Ah, how grateful I am that we don't have 'copters grazing our building all thru the night since he left!

Cyn


 
 junquemama
 
posted on August 27, 2002 08:09:08 PM new
Cyn,I've been attending organized protests since 1969
That time frame I was holding down a couple of jobs,16 to 18 hours a day.
There were no Union protests here,because,
no such thing.The only garden protest was when someone ripped off someones pot.
Any protest was far and few,The war,and civil rights issues.A good time was not had at these protests,The protesters ended up in different groups(it was probley planned that way)and at times turned on each other.
They disagreed to agree,and a fight would break out.Then the cops would get involved,
and someone would get hurt bad,even the cops.
Thats the way I remember it here,regardless of how it was done in NY. Might be interesting to find out what others remember from their side of the world.
[ edited by junquemama on Aug 27, 2002 08:10 PM ]
 
 KatyD
 
posted on August 27, 2002 08:56:22 PM new
Oh now y'all are making a mountain out of a molehill. A little pepper spray never hurt anybody. Lol!

KatyD

 
 junquemama
 
posted on August 27, 2002 09:25:09 PM new

Uhhhhhhhhhh KatyD,I don't think pepper
spray had been invented yet.
We're talking the dark ages here.


 
 Helenjw
 
posted on August 28, 2002 05:59:02 AM new

A little pepper spray sometimes results in death...

 
 snowyegret
 
posted on August 28, 2002 10:37:08 AM new
Hmmmmm. Take tortillas to next protest. Protection and lunch at the same time.
You have the right to an informed opinion
-Harlan Ellison
 
 aposter
 
posted on August 28, 2002 12:20:53 PM new
I have been wondering what was in pepper spray besides a hot pepper type ingredient. Found this article below when I googled.

I also found a company selling one brand of pepper spray. It said it used Capsaicin/Capsicin with a chemical propellant
A134 or 134A and a chemical carrier. Wonder what those are?



http://www.aclu.org/news/1999/n081299e.html

ACLU Urges CA Appeals Court to Declare
Use of Pepper Spray Dangerous and Cruel
FOR IMMEDIATE RELEASE
Thursday, August 12, 1999

SAN FRANCISCO, CA--

On three separate occasions during the protest, Humboldt law enforcement authorities applied Q-tips soaked in pepper spray directly to the eyes of the protesters, who had linked their hands inside metal sleeves. <snip>

The friend-of-the-court brief summarizes empirical, scientific and toxicological research on pepper spray. "Scientific literature refutes the repeated depiction, by the trial judge and by Humboldt, that pepper spray is a benign organic substance that causes only transient discomfort," the ACLU's Crosby said.

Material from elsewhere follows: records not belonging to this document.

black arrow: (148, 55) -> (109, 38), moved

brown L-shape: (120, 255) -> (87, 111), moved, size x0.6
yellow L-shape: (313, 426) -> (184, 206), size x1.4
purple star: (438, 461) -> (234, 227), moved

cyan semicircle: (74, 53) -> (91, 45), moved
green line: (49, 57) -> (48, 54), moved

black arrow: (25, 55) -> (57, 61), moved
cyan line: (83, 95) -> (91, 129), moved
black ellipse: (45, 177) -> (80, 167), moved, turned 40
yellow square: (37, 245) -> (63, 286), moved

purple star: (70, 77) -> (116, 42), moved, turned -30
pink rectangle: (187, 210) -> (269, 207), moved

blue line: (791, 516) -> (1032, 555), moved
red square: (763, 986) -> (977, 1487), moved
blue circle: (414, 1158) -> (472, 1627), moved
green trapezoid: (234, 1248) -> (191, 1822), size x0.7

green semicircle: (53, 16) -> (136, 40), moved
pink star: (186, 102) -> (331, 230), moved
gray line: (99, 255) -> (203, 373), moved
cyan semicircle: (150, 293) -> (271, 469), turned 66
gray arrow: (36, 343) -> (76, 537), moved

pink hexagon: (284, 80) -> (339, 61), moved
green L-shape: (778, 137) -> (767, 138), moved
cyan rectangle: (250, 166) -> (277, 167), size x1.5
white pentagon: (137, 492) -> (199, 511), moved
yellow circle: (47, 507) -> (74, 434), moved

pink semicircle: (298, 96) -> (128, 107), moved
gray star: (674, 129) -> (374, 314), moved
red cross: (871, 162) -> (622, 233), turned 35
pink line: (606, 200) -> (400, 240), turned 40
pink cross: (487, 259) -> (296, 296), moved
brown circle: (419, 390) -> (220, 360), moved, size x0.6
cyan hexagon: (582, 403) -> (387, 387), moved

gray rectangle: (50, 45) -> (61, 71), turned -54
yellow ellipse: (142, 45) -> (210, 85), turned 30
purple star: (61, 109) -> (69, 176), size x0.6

"In fact, pepper spray ingredients, alone and in combination with solvents that create the weapon, have a variety of physiological effects," she added. "Courts have recognized that pepper spray may be a dangerous chemical weapon, resulting in liability to government or private parties, or incarceration to criminal defendants."
<snip>

Pepper spray weapons - both their active ingredients and their chemical solvents and propellants -- may have damaging short and long-term effects on a number of body systems and functions. These weapons are particularly dangerous for people with compromised health status and for young people.

"Pepper spray's effects on the respiratory, ophthalmologic, and neurologic systems may be severe," Crosby added. "Studies also show that pepper spray may produce carcinogenic effects and disrupt the body's temperature regulation system."